BTW I have a few comments about your config :

> global
>     maxconn 163937

What's the reason for this magic number ?

>     user haproxy
>     group haproxy
>     daemon
>     nbproc 16

Wow 16 procs ! I don't know what you intend to do, but it will generally
not bring anything and might even reduce the performance.

> defaults
>     log global
>     mode        http
>     option      httplog
>     option      dontlognull
>     option      forwardfor
>     retries     1
>     contimeout  1s

 < 3s timeout, see above

>     clitimeout  33s
>     srvtimeout  33s
>     grace 7s

grace serves no purpose these days, especially if all instances
share the same setting (the goal was to make some instances stop
before other ones to fail external health checks).

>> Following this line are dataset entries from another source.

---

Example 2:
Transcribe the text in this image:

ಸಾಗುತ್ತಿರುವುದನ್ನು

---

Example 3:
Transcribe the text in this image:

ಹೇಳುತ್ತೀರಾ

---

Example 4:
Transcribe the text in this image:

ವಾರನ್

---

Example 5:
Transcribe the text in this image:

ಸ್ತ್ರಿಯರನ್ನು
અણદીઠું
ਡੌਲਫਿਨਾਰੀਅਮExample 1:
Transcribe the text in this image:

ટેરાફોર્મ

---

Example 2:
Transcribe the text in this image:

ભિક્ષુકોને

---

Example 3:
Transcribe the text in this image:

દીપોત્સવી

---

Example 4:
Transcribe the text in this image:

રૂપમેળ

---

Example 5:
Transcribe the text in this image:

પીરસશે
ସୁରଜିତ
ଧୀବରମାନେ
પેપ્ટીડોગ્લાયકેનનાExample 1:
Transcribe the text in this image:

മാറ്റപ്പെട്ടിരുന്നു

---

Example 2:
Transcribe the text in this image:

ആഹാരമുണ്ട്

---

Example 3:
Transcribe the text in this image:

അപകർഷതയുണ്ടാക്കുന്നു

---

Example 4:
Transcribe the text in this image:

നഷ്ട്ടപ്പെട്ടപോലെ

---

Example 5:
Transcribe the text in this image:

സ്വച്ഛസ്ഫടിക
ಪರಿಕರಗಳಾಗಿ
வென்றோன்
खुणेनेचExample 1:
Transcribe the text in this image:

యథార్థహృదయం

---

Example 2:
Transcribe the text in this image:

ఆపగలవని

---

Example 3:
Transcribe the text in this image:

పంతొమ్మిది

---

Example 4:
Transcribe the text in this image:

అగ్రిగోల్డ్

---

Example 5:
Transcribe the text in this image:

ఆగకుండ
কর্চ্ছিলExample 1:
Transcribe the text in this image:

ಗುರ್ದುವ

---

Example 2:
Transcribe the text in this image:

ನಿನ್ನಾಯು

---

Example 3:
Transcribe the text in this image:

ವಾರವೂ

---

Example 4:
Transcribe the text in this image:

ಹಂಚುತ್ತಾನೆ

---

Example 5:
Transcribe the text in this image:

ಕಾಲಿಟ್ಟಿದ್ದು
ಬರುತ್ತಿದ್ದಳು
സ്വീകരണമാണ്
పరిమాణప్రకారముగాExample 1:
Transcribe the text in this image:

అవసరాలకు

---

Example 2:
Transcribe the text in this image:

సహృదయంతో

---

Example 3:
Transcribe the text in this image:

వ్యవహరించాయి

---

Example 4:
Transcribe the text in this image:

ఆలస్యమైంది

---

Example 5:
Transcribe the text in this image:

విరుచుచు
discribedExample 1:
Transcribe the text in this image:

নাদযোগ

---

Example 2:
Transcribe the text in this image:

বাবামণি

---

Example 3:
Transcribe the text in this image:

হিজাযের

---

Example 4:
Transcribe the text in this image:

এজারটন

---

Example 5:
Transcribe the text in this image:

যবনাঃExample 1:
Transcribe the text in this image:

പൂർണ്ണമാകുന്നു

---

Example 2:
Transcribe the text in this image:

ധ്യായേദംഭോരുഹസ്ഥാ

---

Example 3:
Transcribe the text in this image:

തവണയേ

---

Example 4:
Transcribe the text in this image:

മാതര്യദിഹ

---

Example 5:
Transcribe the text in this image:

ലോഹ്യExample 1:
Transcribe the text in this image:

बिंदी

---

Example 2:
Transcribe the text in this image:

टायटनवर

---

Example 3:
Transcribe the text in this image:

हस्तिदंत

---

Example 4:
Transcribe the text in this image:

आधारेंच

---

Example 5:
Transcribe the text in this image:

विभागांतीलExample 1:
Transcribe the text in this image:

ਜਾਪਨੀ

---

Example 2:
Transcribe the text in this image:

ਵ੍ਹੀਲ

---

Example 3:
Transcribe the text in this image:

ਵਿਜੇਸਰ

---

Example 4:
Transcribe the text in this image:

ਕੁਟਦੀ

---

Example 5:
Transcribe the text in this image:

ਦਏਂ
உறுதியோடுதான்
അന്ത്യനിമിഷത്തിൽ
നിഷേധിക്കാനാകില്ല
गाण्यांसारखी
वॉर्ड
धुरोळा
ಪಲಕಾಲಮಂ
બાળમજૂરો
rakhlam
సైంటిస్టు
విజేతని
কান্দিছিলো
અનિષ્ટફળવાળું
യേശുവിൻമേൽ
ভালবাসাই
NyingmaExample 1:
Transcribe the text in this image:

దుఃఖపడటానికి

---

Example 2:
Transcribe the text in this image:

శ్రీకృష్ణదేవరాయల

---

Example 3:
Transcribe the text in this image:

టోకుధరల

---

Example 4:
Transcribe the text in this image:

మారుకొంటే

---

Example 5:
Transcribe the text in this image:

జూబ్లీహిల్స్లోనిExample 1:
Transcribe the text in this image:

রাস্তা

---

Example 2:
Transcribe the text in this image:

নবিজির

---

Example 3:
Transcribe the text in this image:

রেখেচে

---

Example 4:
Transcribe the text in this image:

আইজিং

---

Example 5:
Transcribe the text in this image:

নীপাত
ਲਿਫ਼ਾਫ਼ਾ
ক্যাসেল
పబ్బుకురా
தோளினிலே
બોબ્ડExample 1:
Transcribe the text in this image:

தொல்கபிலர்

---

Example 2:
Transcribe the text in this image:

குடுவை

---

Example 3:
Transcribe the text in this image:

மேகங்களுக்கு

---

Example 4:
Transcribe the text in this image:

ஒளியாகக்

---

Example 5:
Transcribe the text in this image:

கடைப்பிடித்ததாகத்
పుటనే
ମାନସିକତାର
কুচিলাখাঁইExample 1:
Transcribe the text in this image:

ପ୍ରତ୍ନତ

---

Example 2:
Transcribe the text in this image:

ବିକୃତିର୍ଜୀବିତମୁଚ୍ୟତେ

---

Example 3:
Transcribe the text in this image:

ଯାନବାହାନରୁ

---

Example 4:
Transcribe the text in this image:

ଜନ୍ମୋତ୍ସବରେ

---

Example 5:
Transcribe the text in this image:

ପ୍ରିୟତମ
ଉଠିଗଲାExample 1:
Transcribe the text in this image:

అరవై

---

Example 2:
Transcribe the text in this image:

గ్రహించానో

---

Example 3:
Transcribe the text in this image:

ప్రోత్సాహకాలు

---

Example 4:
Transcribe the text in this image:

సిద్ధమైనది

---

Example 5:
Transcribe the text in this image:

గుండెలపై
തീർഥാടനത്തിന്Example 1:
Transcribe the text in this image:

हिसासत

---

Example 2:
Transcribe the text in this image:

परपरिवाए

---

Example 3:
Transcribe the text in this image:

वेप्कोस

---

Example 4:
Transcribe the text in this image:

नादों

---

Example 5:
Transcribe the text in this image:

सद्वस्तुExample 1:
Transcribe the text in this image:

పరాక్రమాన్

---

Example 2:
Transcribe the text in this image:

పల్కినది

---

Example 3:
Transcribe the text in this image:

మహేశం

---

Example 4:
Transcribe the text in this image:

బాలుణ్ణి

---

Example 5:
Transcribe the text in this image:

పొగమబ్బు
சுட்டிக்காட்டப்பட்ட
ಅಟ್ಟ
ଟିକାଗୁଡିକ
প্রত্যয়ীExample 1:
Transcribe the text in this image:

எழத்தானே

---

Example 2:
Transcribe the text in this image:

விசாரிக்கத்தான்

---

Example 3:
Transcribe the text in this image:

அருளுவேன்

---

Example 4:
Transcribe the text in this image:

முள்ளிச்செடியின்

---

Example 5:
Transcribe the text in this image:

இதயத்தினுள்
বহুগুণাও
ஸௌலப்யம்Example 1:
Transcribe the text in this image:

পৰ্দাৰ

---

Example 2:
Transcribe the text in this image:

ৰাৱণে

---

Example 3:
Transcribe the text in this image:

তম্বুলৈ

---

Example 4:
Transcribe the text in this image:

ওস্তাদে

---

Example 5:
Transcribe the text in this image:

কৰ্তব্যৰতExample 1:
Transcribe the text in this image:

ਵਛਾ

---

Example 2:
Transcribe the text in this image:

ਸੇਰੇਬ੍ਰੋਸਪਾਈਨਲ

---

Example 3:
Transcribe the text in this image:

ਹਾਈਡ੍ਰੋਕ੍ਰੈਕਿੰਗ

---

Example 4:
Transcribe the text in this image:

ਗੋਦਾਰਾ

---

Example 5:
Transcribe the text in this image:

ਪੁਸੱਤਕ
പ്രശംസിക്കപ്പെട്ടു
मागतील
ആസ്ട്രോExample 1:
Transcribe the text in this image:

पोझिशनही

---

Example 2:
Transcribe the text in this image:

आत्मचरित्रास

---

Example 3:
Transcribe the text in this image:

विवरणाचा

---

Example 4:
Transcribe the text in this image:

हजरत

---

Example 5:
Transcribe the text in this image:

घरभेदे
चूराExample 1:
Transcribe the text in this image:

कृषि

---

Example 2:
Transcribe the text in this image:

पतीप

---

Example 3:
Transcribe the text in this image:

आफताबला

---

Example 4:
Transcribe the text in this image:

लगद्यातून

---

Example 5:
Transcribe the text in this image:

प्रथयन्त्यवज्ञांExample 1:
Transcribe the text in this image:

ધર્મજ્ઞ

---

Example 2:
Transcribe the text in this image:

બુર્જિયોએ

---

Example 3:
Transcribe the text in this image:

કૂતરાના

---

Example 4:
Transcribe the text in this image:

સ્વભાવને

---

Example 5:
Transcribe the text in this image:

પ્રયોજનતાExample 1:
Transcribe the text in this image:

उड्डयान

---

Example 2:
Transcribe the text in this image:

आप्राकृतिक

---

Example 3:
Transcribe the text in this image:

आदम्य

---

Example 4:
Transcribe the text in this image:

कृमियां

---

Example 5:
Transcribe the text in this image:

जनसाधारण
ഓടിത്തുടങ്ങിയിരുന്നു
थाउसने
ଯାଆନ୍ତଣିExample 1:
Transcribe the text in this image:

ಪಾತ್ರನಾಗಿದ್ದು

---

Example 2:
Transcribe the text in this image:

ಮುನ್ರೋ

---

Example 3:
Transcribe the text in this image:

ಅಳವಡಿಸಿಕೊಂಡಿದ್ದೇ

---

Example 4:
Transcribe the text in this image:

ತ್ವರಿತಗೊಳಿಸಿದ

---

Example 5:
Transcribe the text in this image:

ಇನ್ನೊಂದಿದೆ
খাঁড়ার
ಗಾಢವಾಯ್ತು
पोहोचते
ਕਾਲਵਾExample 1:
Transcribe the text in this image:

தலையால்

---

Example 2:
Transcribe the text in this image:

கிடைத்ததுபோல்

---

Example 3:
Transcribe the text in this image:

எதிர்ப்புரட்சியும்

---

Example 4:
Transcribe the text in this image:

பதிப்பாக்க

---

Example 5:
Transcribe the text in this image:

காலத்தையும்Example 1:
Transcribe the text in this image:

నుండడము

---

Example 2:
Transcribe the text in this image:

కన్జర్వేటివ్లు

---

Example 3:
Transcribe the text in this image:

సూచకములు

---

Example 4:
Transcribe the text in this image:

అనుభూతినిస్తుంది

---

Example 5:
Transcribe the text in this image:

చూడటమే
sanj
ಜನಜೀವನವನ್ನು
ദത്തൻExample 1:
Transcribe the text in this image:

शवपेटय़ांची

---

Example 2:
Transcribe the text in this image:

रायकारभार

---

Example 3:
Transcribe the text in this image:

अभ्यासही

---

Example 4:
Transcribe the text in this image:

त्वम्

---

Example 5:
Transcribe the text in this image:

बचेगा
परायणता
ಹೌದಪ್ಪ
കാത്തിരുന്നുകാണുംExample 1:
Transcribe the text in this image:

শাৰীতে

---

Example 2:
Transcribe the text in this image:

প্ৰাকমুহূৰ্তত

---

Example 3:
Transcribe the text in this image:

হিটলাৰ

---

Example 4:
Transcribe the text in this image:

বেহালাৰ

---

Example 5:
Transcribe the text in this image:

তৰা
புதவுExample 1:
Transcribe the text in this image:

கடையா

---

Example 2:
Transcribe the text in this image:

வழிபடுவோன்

I see that you have no default maxconn, so your frontends will still
be limited by the default maxconn (2000).

(...)
> Haproxy is started with "-n 163937 -N 163937" options.

OK so -N sets it. Still strange value anyway.

> I attached stats for test when nbproc is set to '1'.

Hmmm the load was very low :

   691 MB/20k conn = 34kB per connection
   At peak you reached 34kB*850 sess/s = 29 MB/s ~= 250 Mbps

It's very concerning that you're experiencing network losses at this
rate. Just a hint, it's more likely that the losses are located on
the siege host or between it and the network than on the haproxy
host, because when you run haproxy on a lossy machine you generally
observe failed health checks, which you didn't have here during the
test.

> Somthing is wrong with my configuration ?

Not particularly, let aside the strange numbers.